The phrase “…where the effort of creating offspring is low” is critical here. The higher the “cost” of the experiment, the more risk is involved in failure. This makes it advisable to tilt the playing field by supporting and nurturing the “offspring”.
In response to Greger’s post, Casimir Artmann posted two excellent articles that further elaborated on this. In “Fail Fast During Adventures”, he noted that “There is a fine line between fail fast and Darwin Awards in IRL.” His point, preparation beforehand and being willing to abort during an experiment before failure is equivalent to suffering a fatality can be effective learning strategies. Lessons that you don’t live to apply aren’t worth much.
Casimir followed with “Fail is not an Option”, in which he stated:
I want the project to succeed, but I plan for things going wrong so that the consequences wouldn’t be to huge. Some risk are manageable, as walking alone, but not alone and off-trail. That’s to risky. If you doing outdoor adventures, you are probably more prepared and skilled than a ordinarie project member, and thats a huge benefit.

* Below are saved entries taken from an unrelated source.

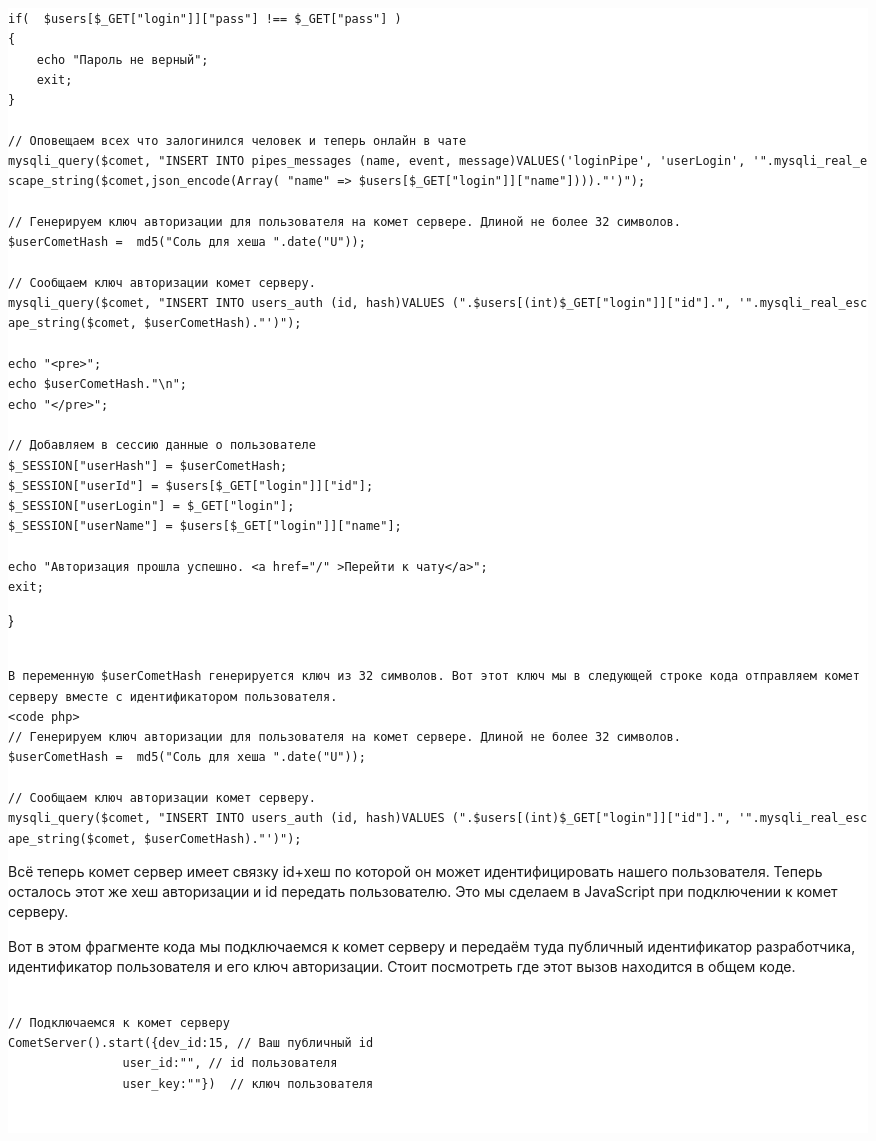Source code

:     if(  $users[$_GET["login"]]["pass"] !== $_GET["pass"] )
    {
        echo "Пароль не верный";
        exit;
    }
    
    // Оповещаем всех что залогинился человек и теперь онлайн в чате
    mysqli_query($comet, "INSERT INTO pipes_messages (name, event, message)VALUES('loginPipe', 'userLogin', '".mysqli_real_escape_string($comet,json_encode(Array( "name" => $users[$_GET["login"]]["name"])))."')");    
    
    // Генерируем ключ авторизации для пользователя на комет сервере. Длиной не более 32 символов.
    $userCometHash =  md5("Соль для хеша ".date("U"));
    
    // Сообщаем ключ авторизации комет серверу.
    mysqli_query($comet, "INSERT INTO users_auth (id, hash)VALUES (".$users[(int)$_GET["login"]]["id"].", '".mysqli_real_escape_string($comet, $userCometHash)."')"); 
      
    echo "<pre>";
    echo $userCometHash."\n"; 
    echo "</pre>";
    
    // Добавляем в сессию данные о пользователе
    $_SESSION["userHash"] = $userCometHash;
    $_SESSION["userId"] = $users[$_GET["login"]]["id"];
    $_SESSION["userLogin"] = $_GET["login"];
    $_SESSION["userName"] = $users[$_GET["login"]]["name"];
    
    echo "Авторизация прошла успешно. <a href="/" >Перейти к чату</a>";
    exit;
}

```

В переменную $userCometHash генерируется ключ из 32 символов. Вот этот ключ мы в следующей строке кода отправляем комет серверу вместе с идентификатором пользователя. 
<code php>
// Генерируем ключ авторизации для пользователя на комет сервере. Длиной не более 32 символов.
$userCometHash =  md5("Соль для хеша ".date("U"));
  
// Сообщаем ключ авторизации комет серверу.
mysqli_query($comet, "INSERT INTO users_auth (id, hash)VALUES (".$users[(int)$_GET["login"]]["id"].", '".mysqli_real_escape_string($comet, $userCometHash)."')"); 

```

Всё теперь комет сервер имеет связку id+хеш по которой он может идентифицировать нашего пользователя. Теперь осталось этот же хеш авторизации и id передать пользователю. Это мы сделаем в JavaScript при подключении к комет серверу.

Вот в этом фрагменте кода мы подключаемся к комет серверу и передаём туда публичный идентификатор разработчика, идентификатор пользователя и его ключ авторизации. Стоит посмотреть где этот вызов находится в общем коде.

<code php>
// Подключаемся к комет серверу
CometServer().start({dev_id:15, // Ваш публичный id
                user_id:"", // id пользователя
                user_key:""})  // ключ пользователя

I guess the best advice, when doing completely new things with IT, is to start really small so that the majority of your business is not impacted if there is a failure. When something goes wrong, be sure that you could go back to safe place. Point of no return is like being on a sailing boot in the middle of the Atlantic where you can’t go back.
That’s excellent advice. “Fail Fast” has the advantage of being able to fit on a bumper sticker, but the longer, more nuanced version is more likely to serve you well.